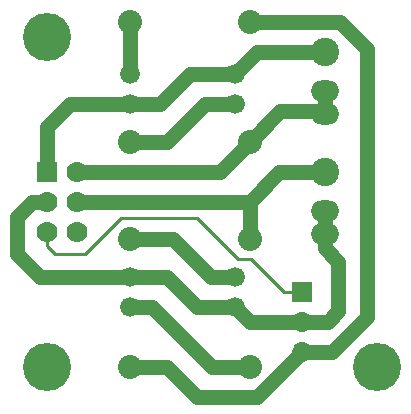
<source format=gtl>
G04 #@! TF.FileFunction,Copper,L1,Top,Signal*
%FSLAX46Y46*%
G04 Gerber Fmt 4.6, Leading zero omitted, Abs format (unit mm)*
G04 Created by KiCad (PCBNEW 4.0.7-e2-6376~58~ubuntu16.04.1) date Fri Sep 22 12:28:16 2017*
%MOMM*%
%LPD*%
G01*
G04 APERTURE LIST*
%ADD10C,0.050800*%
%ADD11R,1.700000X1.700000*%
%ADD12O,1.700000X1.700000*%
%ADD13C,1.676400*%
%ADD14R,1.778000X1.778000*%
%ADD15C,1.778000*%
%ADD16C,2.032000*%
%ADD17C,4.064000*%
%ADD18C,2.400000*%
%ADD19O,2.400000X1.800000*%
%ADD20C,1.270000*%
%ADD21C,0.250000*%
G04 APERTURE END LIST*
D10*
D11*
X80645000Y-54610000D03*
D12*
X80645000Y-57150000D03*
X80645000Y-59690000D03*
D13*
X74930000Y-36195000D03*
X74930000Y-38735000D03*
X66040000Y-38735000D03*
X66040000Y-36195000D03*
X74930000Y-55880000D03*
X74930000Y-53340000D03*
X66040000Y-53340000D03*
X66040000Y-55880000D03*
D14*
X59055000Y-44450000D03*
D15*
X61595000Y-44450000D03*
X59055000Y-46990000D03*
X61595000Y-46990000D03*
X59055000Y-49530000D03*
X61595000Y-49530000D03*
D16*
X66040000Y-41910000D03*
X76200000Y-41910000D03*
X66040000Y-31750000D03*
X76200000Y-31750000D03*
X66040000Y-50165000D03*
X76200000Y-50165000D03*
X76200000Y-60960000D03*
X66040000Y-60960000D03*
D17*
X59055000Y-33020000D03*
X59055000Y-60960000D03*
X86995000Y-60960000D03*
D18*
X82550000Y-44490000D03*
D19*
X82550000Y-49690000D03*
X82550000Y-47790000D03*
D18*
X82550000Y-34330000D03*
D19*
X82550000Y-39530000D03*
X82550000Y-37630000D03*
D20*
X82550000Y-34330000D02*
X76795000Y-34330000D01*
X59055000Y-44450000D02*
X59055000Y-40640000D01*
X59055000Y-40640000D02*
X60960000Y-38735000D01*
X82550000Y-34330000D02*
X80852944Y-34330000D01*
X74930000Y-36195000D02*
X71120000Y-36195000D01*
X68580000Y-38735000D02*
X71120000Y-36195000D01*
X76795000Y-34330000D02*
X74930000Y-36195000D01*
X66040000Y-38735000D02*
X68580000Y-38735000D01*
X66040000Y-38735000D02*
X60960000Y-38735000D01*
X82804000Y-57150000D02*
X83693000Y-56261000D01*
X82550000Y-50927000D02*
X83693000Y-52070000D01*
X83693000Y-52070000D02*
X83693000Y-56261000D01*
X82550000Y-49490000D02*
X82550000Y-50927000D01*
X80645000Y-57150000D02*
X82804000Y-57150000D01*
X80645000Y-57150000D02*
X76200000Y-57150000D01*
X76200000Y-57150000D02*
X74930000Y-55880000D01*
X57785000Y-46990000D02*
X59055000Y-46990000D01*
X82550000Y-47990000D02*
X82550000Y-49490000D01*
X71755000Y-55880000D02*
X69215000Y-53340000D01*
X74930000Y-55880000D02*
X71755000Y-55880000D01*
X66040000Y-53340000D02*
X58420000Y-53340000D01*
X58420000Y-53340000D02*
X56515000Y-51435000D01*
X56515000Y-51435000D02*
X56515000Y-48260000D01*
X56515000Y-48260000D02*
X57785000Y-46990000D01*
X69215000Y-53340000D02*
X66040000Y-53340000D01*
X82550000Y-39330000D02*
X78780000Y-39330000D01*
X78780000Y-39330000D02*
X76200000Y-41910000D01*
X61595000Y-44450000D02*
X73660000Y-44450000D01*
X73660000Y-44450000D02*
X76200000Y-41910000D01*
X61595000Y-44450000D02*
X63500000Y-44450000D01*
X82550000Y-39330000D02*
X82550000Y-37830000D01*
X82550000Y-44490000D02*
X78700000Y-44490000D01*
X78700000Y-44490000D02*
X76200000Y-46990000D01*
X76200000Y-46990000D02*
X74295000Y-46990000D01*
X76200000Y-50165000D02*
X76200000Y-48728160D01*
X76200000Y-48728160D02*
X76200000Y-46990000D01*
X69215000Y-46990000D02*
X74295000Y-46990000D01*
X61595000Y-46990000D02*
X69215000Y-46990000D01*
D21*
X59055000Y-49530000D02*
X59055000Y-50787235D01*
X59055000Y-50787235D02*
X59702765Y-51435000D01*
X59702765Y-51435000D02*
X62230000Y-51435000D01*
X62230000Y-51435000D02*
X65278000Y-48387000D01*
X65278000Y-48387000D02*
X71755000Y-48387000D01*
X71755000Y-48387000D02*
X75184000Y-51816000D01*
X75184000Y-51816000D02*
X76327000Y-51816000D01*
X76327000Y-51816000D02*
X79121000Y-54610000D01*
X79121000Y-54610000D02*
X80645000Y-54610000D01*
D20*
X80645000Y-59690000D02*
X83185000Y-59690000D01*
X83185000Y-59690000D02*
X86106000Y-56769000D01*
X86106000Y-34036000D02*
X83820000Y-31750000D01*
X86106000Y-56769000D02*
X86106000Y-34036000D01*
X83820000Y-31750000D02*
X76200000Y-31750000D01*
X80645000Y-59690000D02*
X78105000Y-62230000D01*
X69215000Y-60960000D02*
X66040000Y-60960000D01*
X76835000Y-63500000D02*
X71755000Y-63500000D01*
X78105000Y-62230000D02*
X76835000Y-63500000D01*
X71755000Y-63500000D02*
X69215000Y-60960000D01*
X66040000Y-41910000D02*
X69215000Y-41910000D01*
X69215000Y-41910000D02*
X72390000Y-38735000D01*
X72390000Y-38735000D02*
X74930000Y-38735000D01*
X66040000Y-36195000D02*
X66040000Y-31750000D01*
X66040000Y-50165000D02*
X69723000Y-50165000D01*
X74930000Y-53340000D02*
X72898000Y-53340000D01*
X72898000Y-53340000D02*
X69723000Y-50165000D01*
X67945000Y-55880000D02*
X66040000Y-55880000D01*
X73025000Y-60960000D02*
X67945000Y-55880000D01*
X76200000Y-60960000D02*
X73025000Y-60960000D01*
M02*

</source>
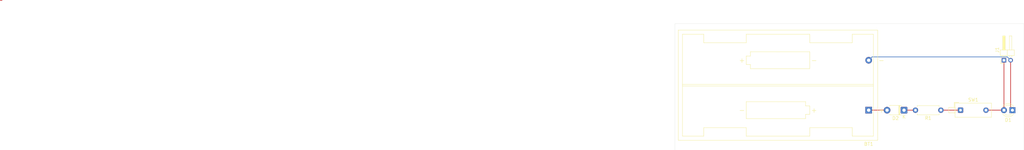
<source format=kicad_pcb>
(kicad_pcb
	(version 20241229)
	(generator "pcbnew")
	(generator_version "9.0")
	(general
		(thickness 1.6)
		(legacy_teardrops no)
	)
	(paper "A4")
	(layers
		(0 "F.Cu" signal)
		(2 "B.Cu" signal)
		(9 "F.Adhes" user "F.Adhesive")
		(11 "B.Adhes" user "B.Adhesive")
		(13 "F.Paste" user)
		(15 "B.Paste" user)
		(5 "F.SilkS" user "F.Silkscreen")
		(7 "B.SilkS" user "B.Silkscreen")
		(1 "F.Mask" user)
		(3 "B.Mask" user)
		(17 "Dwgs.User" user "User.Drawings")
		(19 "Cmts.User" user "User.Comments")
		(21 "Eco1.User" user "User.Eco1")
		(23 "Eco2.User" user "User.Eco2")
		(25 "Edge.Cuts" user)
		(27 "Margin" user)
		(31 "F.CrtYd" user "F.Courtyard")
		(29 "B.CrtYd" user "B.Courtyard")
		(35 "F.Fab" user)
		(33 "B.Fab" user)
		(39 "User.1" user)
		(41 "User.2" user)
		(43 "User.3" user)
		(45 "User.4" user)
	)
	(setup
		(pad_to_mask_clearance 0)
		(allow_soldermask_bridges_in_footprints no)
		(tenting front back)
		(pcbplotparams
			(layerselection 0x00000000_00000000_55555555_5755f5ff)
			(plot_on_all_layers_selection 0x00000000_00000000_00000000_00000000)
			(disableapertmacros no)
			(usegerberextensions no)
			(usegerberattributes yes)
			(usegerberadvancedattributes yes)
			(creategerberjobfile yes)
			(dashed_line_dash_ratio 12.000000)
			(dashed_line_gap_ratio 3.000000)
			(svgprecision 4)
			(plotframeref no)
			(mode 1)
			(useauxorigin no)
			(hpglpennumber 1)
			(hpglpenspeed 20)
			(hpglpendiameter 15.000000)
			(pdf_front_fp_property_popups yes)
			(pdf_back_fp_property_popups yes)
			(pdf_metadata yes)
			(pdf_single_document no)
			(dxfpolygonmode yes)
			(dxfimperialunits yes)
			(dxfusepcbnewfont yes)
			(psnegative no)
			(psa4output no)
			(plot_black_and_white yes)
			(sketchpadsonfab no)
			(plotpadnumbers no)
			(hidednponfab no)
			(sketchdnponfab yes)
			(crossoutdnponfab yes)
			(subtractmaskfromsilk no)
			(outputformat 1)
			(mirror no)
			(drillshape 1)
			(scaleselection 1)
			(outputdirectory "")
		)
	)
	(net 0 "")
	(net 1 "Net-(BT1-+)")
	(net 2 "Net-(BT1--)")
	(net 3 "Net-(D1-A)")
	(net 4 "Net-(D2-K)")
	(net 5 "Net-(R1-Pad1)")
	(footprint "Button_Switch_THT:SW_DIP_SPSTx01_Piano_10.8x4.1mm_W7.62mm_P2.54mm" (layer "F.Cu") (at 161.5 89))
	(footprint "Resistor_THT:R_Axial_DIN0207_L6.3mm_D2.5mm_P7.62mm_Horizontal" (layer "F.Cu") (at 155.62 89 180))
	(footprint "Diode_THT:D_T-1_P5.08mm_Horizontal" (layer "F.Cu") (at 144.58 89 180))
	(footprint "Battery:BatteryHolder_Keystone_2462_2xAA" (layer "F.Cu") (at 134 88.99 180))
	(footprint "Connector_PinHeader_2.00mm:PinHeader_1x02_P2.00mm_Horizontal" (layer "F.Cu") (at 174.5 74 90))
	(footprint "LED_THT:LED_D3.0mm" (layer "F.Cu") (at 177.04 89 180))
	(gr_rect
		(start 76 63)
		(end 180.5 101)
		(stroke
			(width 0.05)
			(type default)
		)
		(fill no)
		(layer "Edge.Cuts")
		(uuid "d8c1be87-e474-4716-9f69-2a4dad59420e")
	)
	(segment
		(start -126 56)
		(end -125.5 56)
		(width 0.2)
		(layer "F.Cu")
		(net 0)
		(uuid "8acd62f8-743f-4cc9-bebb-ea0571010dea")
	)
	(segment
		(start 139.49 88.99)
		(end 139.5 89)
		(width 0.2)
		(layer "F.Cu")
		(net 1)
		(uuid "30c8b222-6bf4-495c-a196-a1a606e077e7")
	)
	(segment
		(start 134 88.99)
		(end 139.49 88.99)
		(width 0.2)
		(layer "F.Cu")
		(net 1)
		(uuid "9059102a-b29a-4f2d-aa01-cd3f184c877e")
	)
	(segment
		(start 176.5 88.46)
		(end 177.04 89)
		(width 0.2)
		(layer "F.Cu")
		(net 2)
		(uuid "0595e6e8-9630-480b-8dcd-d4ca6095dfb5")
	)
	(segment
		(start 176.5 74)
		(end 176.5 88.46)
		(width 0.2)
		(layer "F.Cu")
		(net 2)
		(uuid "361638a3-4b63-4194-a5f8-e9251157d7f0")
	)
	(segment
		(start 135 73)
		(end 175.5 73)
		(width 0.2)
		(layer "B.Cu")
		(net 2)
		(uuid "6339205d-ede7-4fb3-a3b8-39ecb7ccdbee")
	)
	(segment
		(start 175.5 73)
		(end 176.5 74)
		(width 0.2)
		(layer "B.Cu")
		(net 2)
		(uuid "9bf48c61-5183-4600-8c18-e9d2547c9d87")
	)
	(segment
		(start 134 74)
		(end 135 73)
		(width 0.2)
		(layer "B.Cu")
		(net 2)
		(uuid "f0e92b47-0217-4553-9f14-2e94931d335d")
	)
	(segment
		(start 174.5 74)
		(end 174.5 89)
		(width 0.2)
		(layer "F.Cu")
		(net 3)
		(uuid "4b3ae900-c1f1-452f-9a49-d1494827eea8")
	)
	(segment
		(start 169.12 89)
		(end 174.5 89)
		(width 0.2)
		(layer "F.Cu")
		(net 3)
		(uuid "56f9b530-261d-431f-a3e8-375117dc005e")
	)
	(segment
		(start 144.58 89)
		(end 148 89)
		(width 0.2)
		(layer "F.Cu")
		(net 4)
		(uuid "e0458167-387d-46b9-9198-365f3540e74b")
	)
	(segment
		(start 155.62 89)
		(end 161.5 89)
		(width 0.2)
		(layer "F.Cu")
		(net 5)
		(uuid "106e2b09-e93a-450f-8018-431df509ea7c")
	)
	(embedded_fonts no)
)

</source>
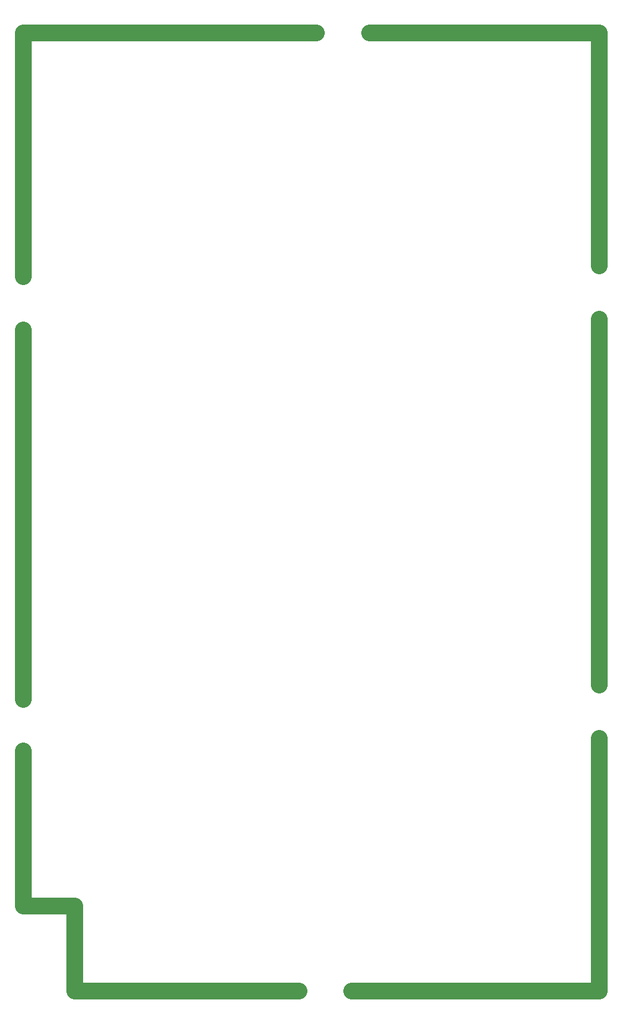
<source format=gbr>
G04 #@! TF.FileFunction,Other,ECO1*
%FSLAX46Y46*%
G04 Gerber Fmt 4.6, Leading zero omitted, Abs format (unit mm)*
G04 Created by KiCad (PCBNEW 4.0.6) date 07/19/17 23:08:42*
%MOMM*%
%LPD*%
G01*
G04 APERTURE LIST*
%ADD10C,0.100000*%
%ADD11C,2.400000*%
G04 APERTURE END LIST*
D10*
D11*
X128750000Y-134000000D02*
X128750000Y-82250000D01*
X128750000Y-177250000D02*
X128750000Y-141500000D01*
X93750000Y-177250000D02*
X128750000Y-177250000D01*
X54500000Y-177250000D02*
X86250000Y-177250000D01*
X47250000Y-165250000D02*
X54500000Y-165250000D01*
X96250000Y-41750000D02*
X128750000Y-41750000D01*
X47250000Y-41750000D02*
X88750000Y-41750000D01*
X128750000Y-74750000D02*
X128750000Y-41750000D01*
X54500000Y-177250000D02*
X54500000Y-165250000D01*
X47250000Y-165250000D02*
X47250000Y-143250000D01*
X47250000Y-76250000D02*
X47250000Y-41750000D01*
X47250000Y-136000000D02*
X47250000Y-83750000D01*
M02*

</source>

_Your instructions_
In the material above, show every line where the word "CrtYd" turns up.

_Solved exercise_
		(31 "F.CrtYd" user "F.Courtyard")
		(29 "B.CrtYd" user "B.Courtyard")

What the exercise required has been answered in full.